There is an entire thread on the subject of the Lamonica's frozen dough balls and their use by Costco in their stores, at http://www.pizzamaking.com/forum/index.php/topic,9121.0.html
. As you will see from that thread, trying to make frozen dough balls like Lamonica's is not exactly a walk in the park. Your better bet might be to make a fresh dough similar to the Lamonica's dough in terms of ingredients, dough weight and final pizza size, and use an amount of yeast that will allow the dough to ferment in your cooler for a few days. In my opinion, that will produce a finished crust with more fermentation flavors because of the substantially greater byproducts of fermentation. A frozen dough ball gets no fermentation while frozen. It starts to ferment mostly after it has been defrosted and thereafter subjected to room temperature fermentation (which you usually want to drag out as long as you can before the dough starts to head south).

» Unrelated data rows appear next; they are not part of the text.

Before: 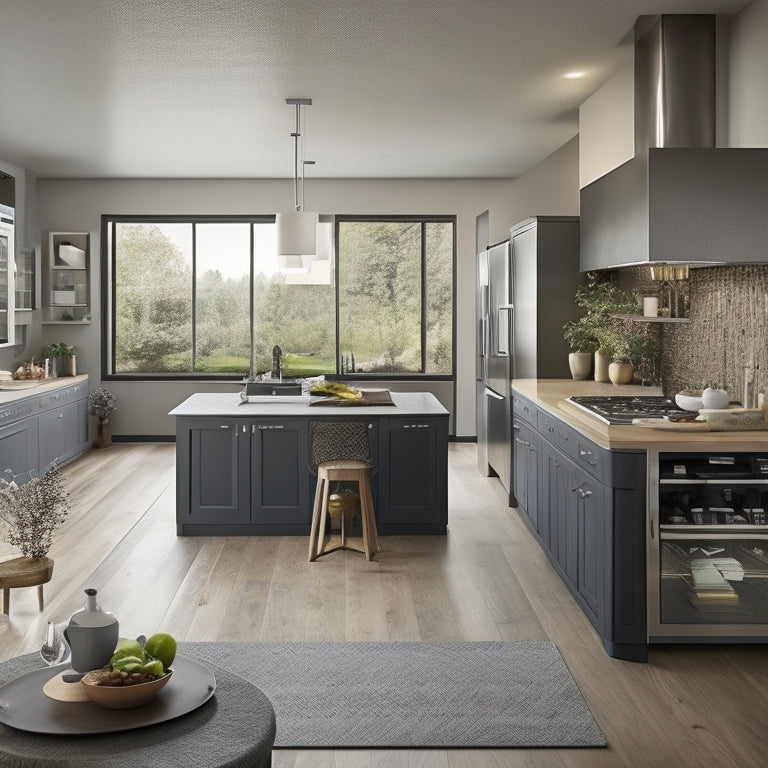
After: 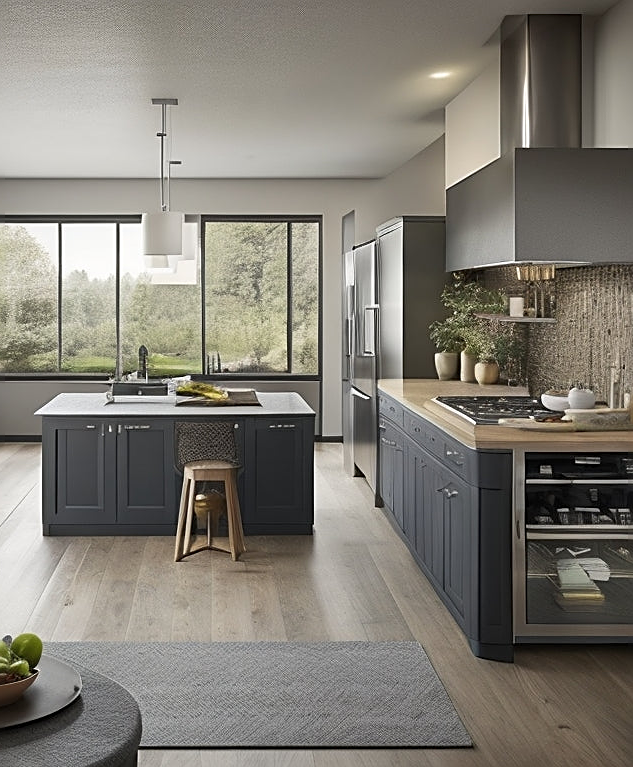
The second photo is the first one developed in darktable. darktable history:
crop: left 17.527%, bottom 0.038%
sharpen: on, module defaults
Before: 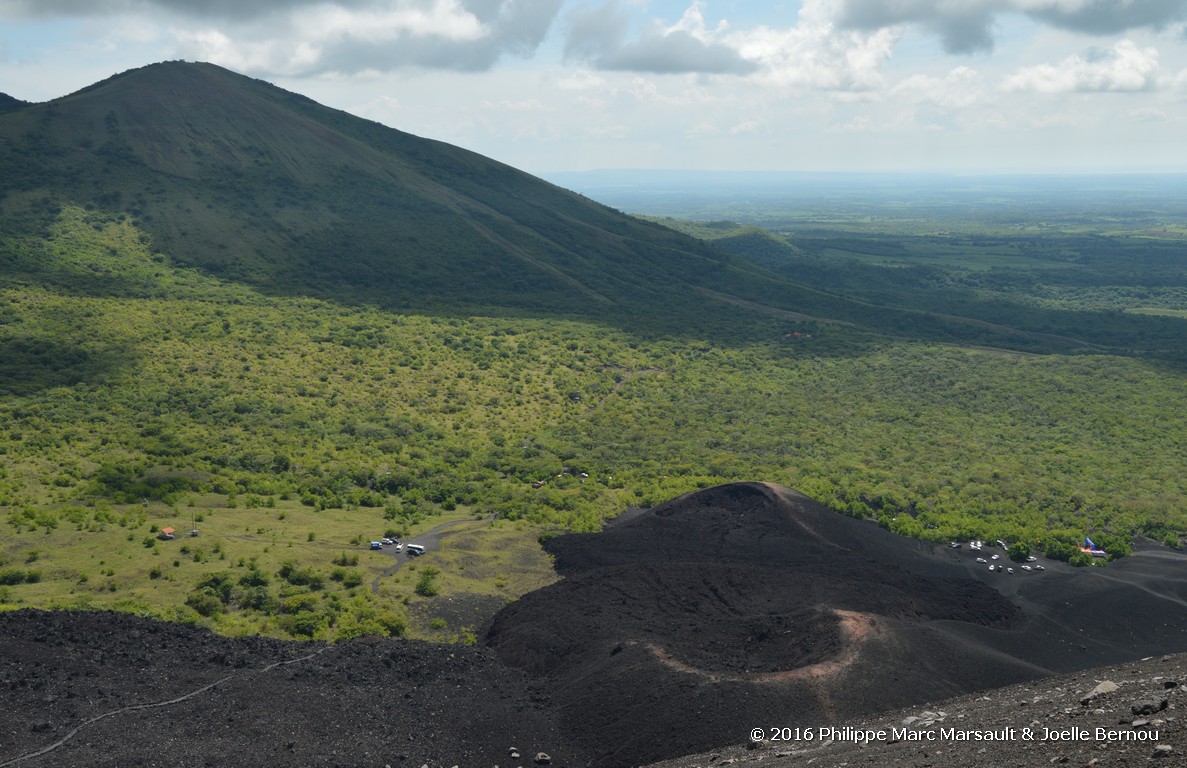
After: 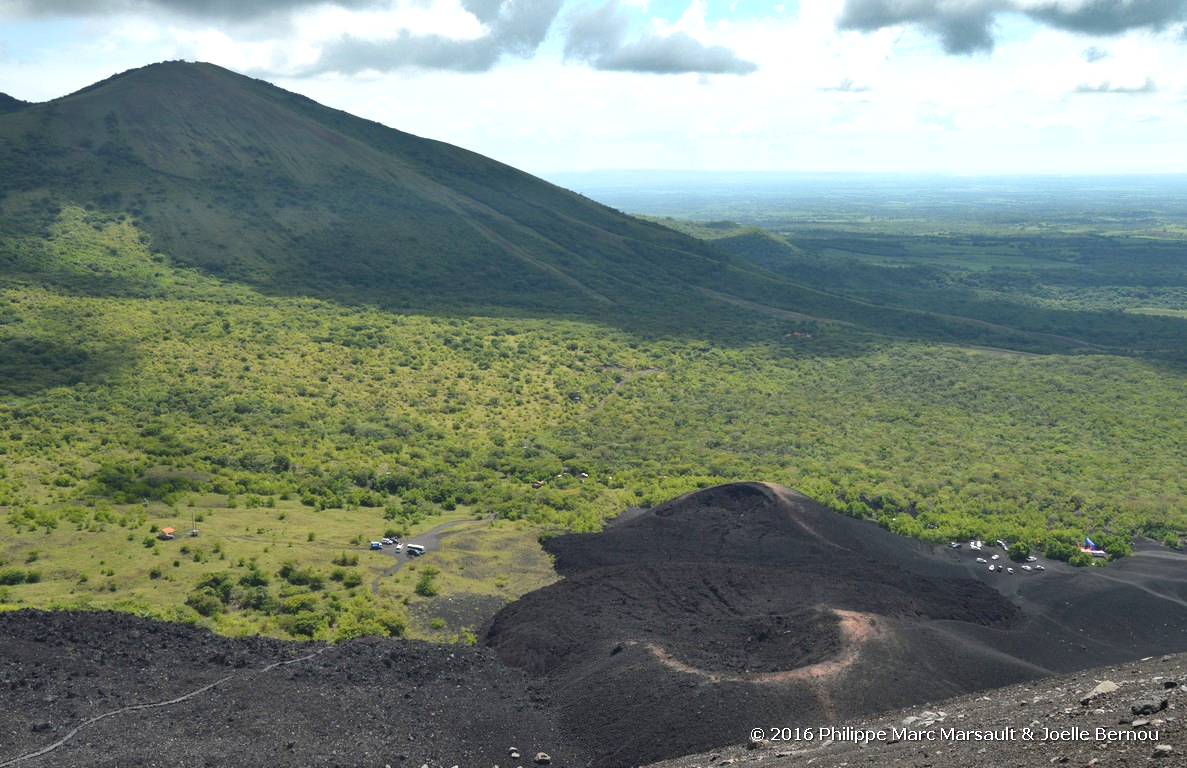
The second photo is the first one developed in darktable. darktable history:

I think it should be fairly straightforward to come up with a Lamonica's-like dough formulation but for a fresh, cold fermented dough instead of a frozen dough. To do this, you will need to know how long you would like the dough balls to cold ferment since that, along with all applicable temperatures, will dictate the amount of yeast to use. In a commercial setting, I would shoot for one to three days. If you need help when you are ready, maybe I can come up with something for you to play around with. The only ingredients would be flour, water, yeast, salt and olive oil. These ingredients might be modified or augmented with other ingredients based on actual test results and desired objectives. As you may know, the Lamonica's frozen dough balls used in the Costco stores are 30-ounce dough balls for 18" pizzas. That corresponds to a thickness factor of 30/(3.14159 x 9 x 9) = 0.117893. If you use a 22-ounce dough ball for the 18" size, the corresponding thickness factor is 22/(3.14159 x 9 x 9) = 0.08646. That puts you into NY street pizza territory.